Только сейчас, поднимаясь с кресла, Суинберн вспоминает, что следует поинтересоваться судьбой жертвы — как бы он ни относился к Ренфрю, должно вести себя по-христиански. И все равно получается через силу:
— Так что, Ренфрю мертв?
— Вовсе нет. Есть надежда, что он выживет, правда в этом случае сильно изменится. Хирургу пришлось удалить часть его кишок — несколько футов. Он из Оксфорда, этот врач, из партии Ренфрю. Я специально вызвал его.
Суинберн хмурится, облизывает губы толстым языком с синими венами, понижает голос до вкрадчивого шепота:
— Это противоестественно. Он не мог выжить после такого!
— Вы очень недоверчивы, Суинберн. У нас нет оснований считать, будто хирург применял нелегальные методы или технологии. И нет оснований для расследования. Но вы, разумеется, рады, что доктор Ренфрю все еще с нами.

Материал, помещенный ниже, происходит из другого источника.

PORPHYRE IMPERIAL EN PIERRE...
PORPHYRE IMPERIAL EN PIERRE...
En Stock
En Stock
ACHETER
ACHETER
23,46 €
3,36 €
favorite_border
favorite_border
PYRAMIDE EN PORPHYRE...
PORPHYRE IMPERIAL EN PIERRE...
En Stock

Провожая старого священника до двери, я улавливаю его дыхание. На гнилостный смрад, идущий от зубных протезов, наложен другой, более свежий запах, почти медицинский, подкрашенный сладостью еловой смолы. По моим прикидкам, Суинберн никогда не покидает своих комнат без леденца за щекой. На мгновение я задумываюсь над тем, как он оправдывает использование леденцов с теологической точки зрения, — но быстро понимаю, что такой человек, как Суинберн, не нуждается в оправданиях. Церковнослужителям и учителям леденцы разрешены. Остальным — нет.